The Bodie Island Lighthouse celebrated a milestone on Saturday, as the distinctive black-and-white striped tower was first lit on October 1, 1872, or exactly 150 years ago.
“Today is the Day!” said John M. Havel of the Outer Banks Lighthouse Society in an online statement. “Standing 167 feet and 8 inches tall, from the tip of its copper pinnacle (lightning rod) to ground level, and possessing one of only ten working original first-order Fresnel lens in the entire U.S., this beloved and enduring historic monument has been open for the public to enjoy and climb since 2013.”
The current lighthouse, (which is one of only a handful of brick tower lighthouses that still stand in the United States), is actually the third lighthouse to guard the shoreline bordering Bodie Island.
The first structure was built in 1847 and then abandoned in 1859 due to a poor foundation, while the second, built in 1859, was destroyed in 1861 by retreating Confederate troops who feared it would be utilized by Union troops during the Civil War.
The third and final tower was built to be much taller and tougher than its predecessors.
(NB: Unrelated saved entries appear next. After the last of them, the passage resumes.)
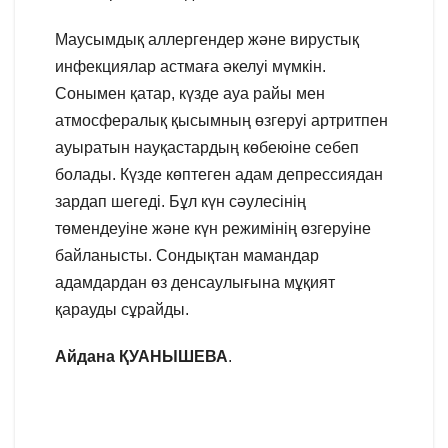
Маусымдық аллергендер және вирустық
инфекциялар астмаға әкелуі мүмкін.
Сонымен қатар, күзде ауа райы мен
атмосфералық қысымның өзгеруі артритпен
ауыратын науқастардың көбеюіне себеп
болады. Күзде көптеген адам депрессиядан
зардап шегеді. Бұл күн сәулесінің
төмендеуіне және күн режимінің өзгеруіне
байланысты. Сондықтан мамандар
адамдардан өз денсаулығына мұқият
қарауды сұрайды.
Айдана ҚУАНЫШЕВА
.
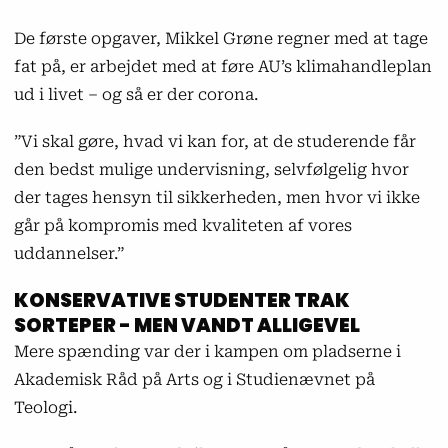
De første opgaver, Mikkel Grøne regner med at tage
fat på, er arbejdet med at føre AU’s klimahandleplan
ud i livet – og så er der corona.
”Vi skal gøre, hvad vi kan for, at de studerende får
den bedst mulige undervisning, selvfølgelig hvor
der tages hensyn til sikkerheden, men hvor vi ikke
går på kompromis med kvaliteten af vores
uddannelser.”
KONSERVATIVE STUDENTER TRAK
SORTEPER - MEN VANDT ALLIGEVEL
Mere spænding var der i kampen om pladserne i
Akademisk Råd på Arts og i Studienævnet på
Teologi.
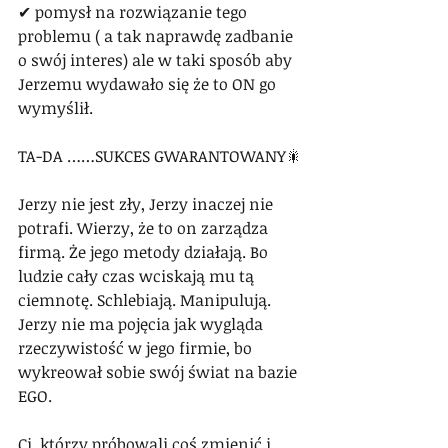
✔ pomysł na rozwiązanie tego 
problemu ( a tak naprawdę zadbanie 
o swój interes) ale w taki sposób aby 
Jerzemu wydawało się że to ON go 
wymyślił.
TA-DA ……SUKCES GWARANTOWANY🎇
Jerzy nie jest zły, Jerzy inaczej nie 
potrafi. Wierzy, że to on zarządza 
firmą. Że jego metody działają. Bo 
ludzie cały czas wciskają mu tą 
ciemnotę. Schlebiają. Manipulują.
Jerzy nie ma pojęcia jak wygląda 
rzeczywistość w jego firmie, bo 
wykreował sobie swój świat na bazie 
EGO.
Ci, którzy próbowali coś zmienić i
A 15-acre site was acquired for the lighthouse, (which was located north of the former lighthouse and on the opposite side of Oregon Inlet), and the “new” design utilized a similar foundation and plan that had been recently used at the Cape Hatteras Lighthouse in Buxton.
The light was electrified in 1932, phasing out the need for on-site lighthouse keepers, and eventually, the light station property was transferred to the National Park Service in 1953.
The keepers’ duplex has since undergone two historic restorations, the last having been completed in May 1992, and the building now serves as a ranger office and visitor center for the Cape Hatteras National Seashore.
The most recent restoration of the lighthouse itself, which was initiated in 2009 and completed in 2013, opened the interior of the lighthouse to climbers after years of unuse, and the tower remains open seasonally for public tours today.
Still a functioning navigational aid, and also listed on the National Register of Historic Places, the Bodie Island Lighthouse is considered a historic treasure, both internationally and in local lighthouse-fan circles.
A 150th Anniversary Celebration of the Bodie Island Lighthouse, which was scheduled for October 1 but canceled due to Hurricane Ian, is still in the works, and a new date and time for the event will be announced in the coming weeks.